No software is perfect. Every piece of software has potential security holes, incompatibility, and performance problems. Often software companies find errors before releasing their software but issues can slip through the cracks. Also, software that worked fine initially may not play nicely with other newer software or hardware. To address these issues computer companies release patches to their software to address these problems or to improve their product.

Even more importantly, there are people that dedicate themselves to mayhem and data theft. They search high and low for chinks in the armor of computer systems. When they find holes they often give or sell their mischievous ideas to others. Responsible companies learn of these exploits and revise their software to restore protection through the release of patches.

In the past Microsoft issued patches at various times. The lack of a predictable schedule made it difficult, especially for companies, to plan. Now most Microsoft patches are issued on Patch Tuesday which is on the second Tuesday of each month. Very time critical issues are still released as needed. Today, 8/9/10, is Patch Tuesday for this month.

Here is a list of suggestions concerning software updates:

  1. Backup / Rollback – An effective backup and rollback system can allow you to recover a seriously damaged system either though vulnerability in the software or in the unlikely event an update had an adverse effect.
  2. Use Supported Software – Software manufactures don’t normally support their software forever. We suggest that you only use supported software. Windows XP SP2 for example is no longer supported.
  3. Test First – Prior to implementing patches first try the patch on a representative server or workstation to assure there are no problems. Large companies do this and smaller companies can too.
  4. Apply Soon – Applying security patches soon after they are released means that you have the benefit of the latest protection available.

If you think that software is mature enough to require few patches, the fact that Microsoft has indicated that it will release a record number of security updates (14) and patch a record-tying number (34) of potential weaknesses in Windows, Internet Explorer, Office, and Silverlight should make us think again.

Over time there may be numerous patches as well as larger enhancements that Microsoft would like to provide its software. These are usually offered through a Service Pack (SP). As of 8/9/10 Microsoft has released SP3 for Windows XP, SP2 for Windows Vista and has not has not yet publicly released its first Service Pack for Windows 7. The Windows Server operating system and Microsoft Office are examples of other software also subject to Service Pack updates.

Some software is no longer supported and hence will not receive patches. This is potentially very dangerous, as there are significant security implications. Make sure your software is still supported. While Windows XP SP3 is still supported, Windows XP SP2 and earlier for example are no longer supported. Many people still use Windows XP SP2.

Microsoft is not the only software publisher that releases software fixes. Some others like Apple, Adobe, and Intuit also release updates. Also, hardware sometimes requires firmware updates too, such as Dell computers, smart phones, and other electronic devices. Firmware is the software that is built into many electronic devices.

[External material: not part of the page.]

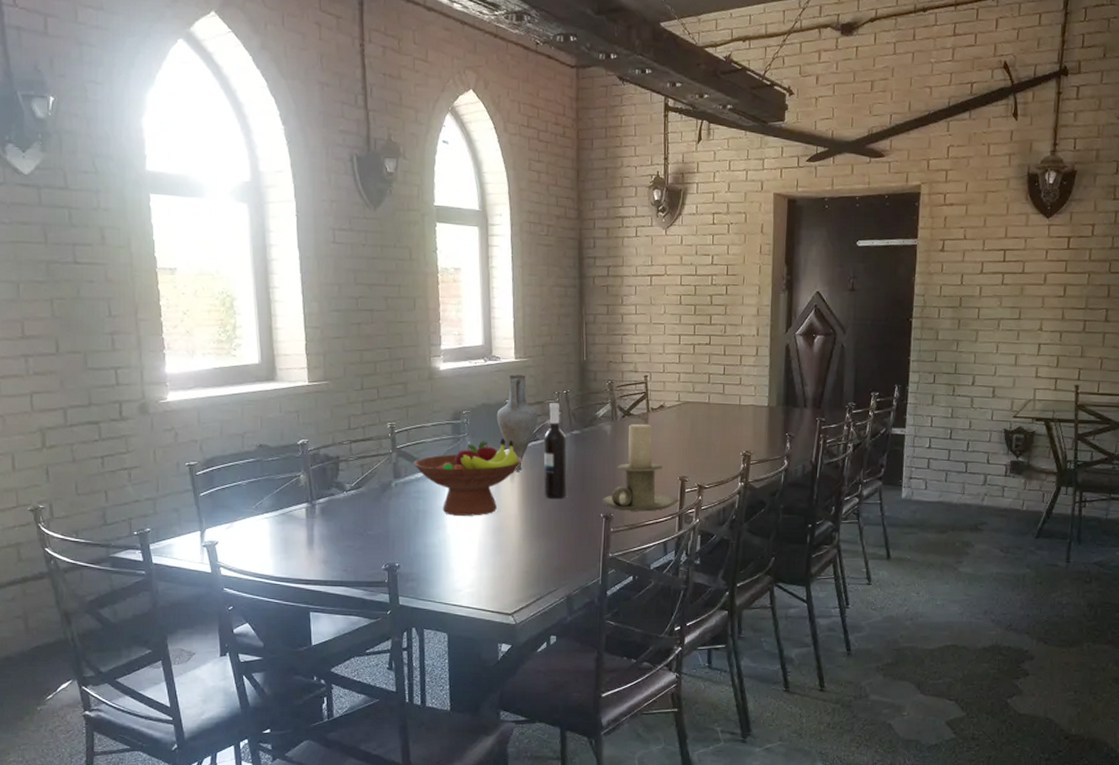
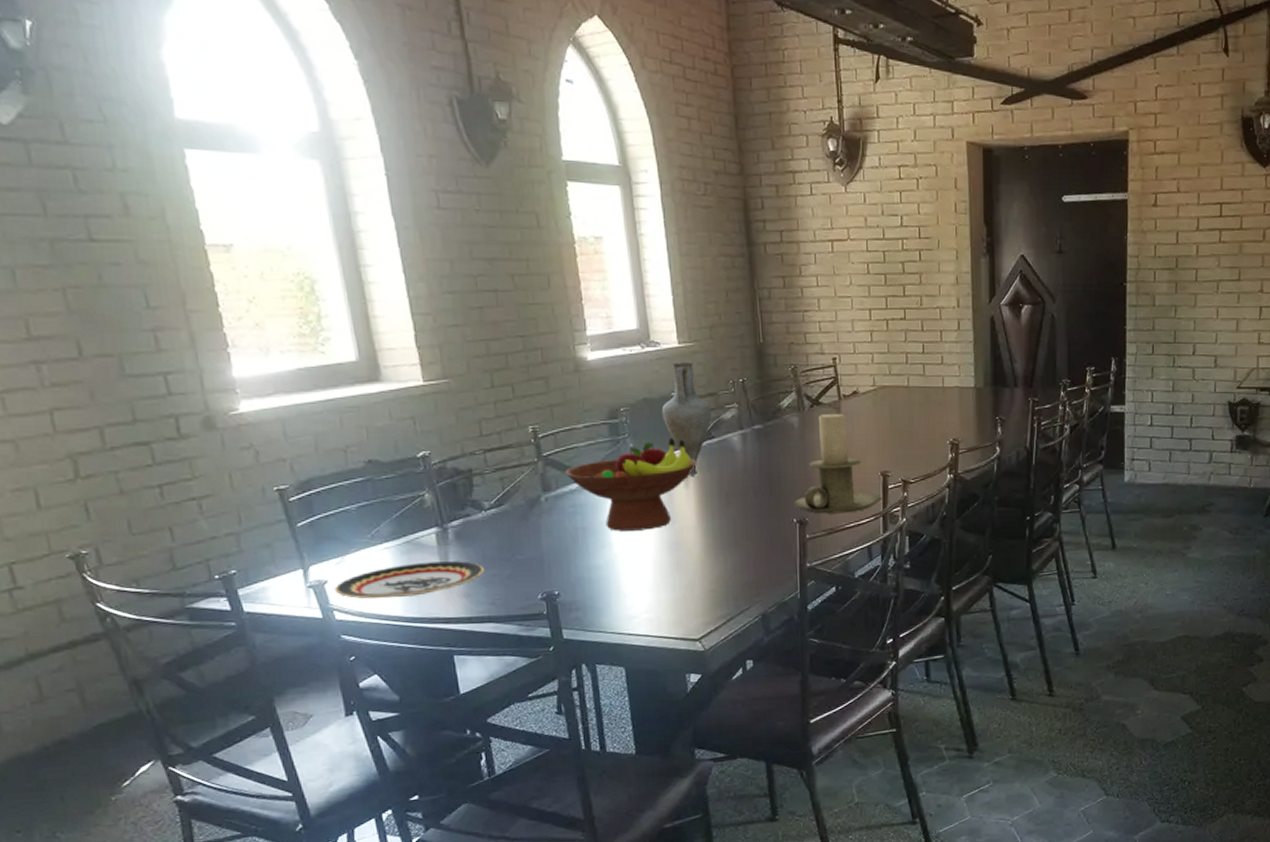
plate: none [222,531,341,560] -> present [334,561,485,599]
wine bottle: present [543,402,568,499] -> none [720,393,753,505]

Some people install every piece of software that will fit on their computer. It may be smarter to install only the titles that most benefit the business and that can be properly maintained. Consider uninstalling unnecessary  software. Check to be sure software that is installed is up to date or upgrade to a newer still supported edition.

Remember to only install software that you trust, which is from a reliable source, and keep it up to date.

By following these recommendations your computers should be more secure, reliable, and effective for your business success.